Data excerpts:
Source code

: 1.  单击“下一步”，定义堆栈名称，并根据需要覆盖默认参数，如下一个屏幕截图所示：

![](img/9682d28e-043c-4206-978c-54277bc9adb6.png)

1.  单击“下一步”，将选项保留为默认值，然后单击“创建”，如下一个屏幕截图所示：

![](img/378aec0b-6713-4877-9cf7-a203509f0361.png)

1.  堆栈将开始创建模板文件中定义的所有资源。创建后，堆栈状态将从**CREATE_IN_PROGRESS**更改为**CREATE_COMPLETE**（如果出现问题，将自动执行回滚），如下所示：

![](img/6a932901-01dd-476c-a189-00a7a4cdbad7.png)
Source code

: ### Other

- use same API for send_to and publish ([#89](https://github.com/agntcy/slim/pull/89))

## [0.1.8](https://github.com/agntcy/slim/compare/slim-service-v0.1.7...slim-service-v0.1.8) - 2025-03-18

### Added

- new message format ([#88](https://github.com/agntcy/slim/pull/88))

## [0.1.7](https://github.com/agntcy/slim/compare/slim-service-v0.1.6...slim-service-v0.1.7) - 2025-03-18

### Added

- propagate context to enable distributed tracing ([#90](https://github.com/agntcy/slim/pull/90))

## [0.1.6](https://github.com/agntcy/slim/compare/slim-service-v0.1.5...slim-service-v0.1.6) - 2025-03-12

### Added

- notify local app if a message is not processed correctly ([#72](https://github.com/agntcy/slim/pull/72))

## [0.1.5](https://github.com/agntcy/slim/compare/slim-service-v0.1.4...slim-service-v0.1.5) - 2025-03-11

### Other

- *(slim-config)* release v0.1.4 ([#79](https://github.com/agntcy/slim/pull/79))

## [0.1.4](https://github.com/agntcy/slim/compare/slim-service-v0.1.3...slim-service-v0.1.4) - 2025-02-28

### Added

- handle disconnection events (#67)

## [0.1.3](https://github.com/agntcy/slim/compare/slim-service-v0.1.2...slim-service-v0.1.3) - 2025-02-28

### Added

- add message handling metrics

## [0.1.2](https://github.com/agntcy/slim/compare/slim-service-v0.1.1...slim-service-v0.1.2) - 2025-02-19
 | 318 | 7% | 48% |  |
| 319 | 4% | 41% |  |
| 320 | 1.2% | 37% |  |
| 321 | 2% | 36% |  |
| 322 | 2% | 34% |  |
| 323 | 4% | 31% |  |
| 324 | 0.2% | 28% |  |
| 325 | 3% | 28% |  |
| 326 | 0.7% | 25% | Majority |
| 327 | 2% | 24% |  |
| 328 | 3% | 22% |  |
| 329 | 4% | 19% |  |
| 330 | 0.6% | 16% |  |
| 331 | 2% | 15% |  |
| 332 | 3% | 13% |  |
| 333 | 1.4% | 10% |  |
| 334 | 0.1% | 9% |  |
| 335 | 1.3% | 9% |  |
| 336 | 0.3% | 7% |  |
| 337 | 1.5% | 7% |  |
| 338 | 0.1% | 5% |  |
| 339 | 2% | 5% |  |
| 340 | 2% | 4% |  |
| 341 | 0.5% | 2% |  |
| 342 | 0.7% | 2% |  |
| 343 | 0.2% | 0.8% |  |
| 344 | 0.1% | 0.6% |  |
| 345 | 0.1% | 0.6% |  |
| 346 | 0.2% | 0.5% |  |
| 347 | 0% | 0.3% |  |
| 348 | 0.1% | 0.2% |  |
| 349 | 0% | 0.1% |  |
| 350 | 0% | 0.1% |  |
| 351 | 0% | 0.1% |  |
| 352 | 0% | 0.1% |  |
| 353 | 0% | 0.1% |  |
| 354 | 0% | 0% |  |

THE PROBLEM
Copy out the data exactly, keeping each line whole.

TASK RESPONSE
Source code

: 1.  单击“下一步”，定义堆栈名称，并根据需要覆盖默认参数，如下一个屏幕截图所示：

![](img/9682d28e-043c-4206-978c-54277bc9adb6.png)

1.  单击“下一步”，将选项保留为默认值，然后单击“创建”，如下一个屏幕截图所示：

![](img/378aec0b-6713-4877-9cf7-a203509f0361.png)

1.  堆栈将开始创建模板文件中定义的所有资源。创建后，堆栈状态将从**CREATE_IN_PROGRESS**更改为**CREATE_COMPLETE**（如果出现问题，将自动执行回滚），如下所示：

![](img/6a932901-01dd-476c-a189-00a7a4cdbad7.png)
Source code

: ### Other

- use same API for send_to and publish ([#89](https://github.com/agntcy/slim/pull/89))

## [0.1.8](https://github.com/agntcy/slim/compare/slim-service-v0.1.7...slim-service-v0.1.8) - 2025-03-18

### Added

- new message format ([#88](https://github.com/agntcy/slim/pull/88))

## [0.1.7](https://github.com/agntcy/slim/compare/slim-service-v0.1.6...slim-service-v0.1.7) - 2025-03-18

### Added

- propagate context to enable distributed tracing ([#90](https://github.com/agntcy/slim/pull/90))

## [0.1.6](https://github.com/agntcy/slim/compare/slim-service-v0.1.5...slim-service-v0.1.6) - 2025-03-12

### Added

- notify local app if a message is not processed correctly ([#72](https://github.com/agntcy/slim/pull/72))

## [0.1.5](https://github.com/agntcy/slim/compare/slim-service-v0.1.4...slim-service-v0.1.5) - 2025-03-11

### Other

- *(slim-config)* release v0.1.4 ([#79](https://github.com/agntcy/slim/pull/79))

## [0.1.4](https://github.com/agntcy/slim/compare/slim-service-v0.1.3...slim-service-v0.1.4) - 2025-02-28

### Added

- handle disconnection events (#67)

## [0.1.3](https://github.com/agntcy/slim/compare/slim-service-v0.1.2...slim-service-v0.1.3) - 2025-02-28

### Added

- add message handling metrics

## [0.1.2](https://github.com/agntcy/slim/compare/slim-service-v0.1.1...slim-service-v0.1.2) - 2025-02-19
 | 318 | 7% | 48% |  |
| 319 | 4% | 41% |  |
| 320 | 1.2% | 37% |  |
| 321 | 2% | 36% |  |
| 322 | 2% | 34% |  |
| 323 | 4% | 31% |  |
| 324 | 0.2% | 28% |  |
| 325 | 3% | 28% |  |
| 326 | 0.7% | 25% | Majority |
| 327 | 2% | 24% |  |
| 328 | 3% | 22% |  |
| 329 | 4% | 19% |  |
| 330 | 0.6% | 16% |  |
| 331 | 2% | 15% |  |
| 332 | 3% | 13% |  |
| 333 | 1.4% | 10% |  |
| 334 | 0.1% | 9% |  |
| 335 | 1.3% | 9% |  |
| 336 | 0.3% | 7% |  |
| 337 | 1.5% | 7% |  |
| 338 | 0.1% | 5% |  |
| 339 | 2% | 5% |  |
| 340 | 2% | 4% |  |
| 341 | 0.5% | 2% |  |
| 342 | 0.7% | 2% |  |
| 343 | 0.2% | 0.8% |  |
| 344 | 0.1% | 0.6% |  |
| 345 | 0.1% | 0.6% |  |
| 346 | 0.2% | 0.5% |  |
| 347 | 0% | 0.3% |  |
| 348 | 0.1% | 0.2% |  |
| 349 | 0% | 0.1% |  |
| 350 | 0% | 0.1% |  |
| 351 | 0% | 0.1% |  |
| 352 | 0% | 0.1% |  |
| 353 | 0% | 0.1% |  |
| 354 | 0% | 0% |  |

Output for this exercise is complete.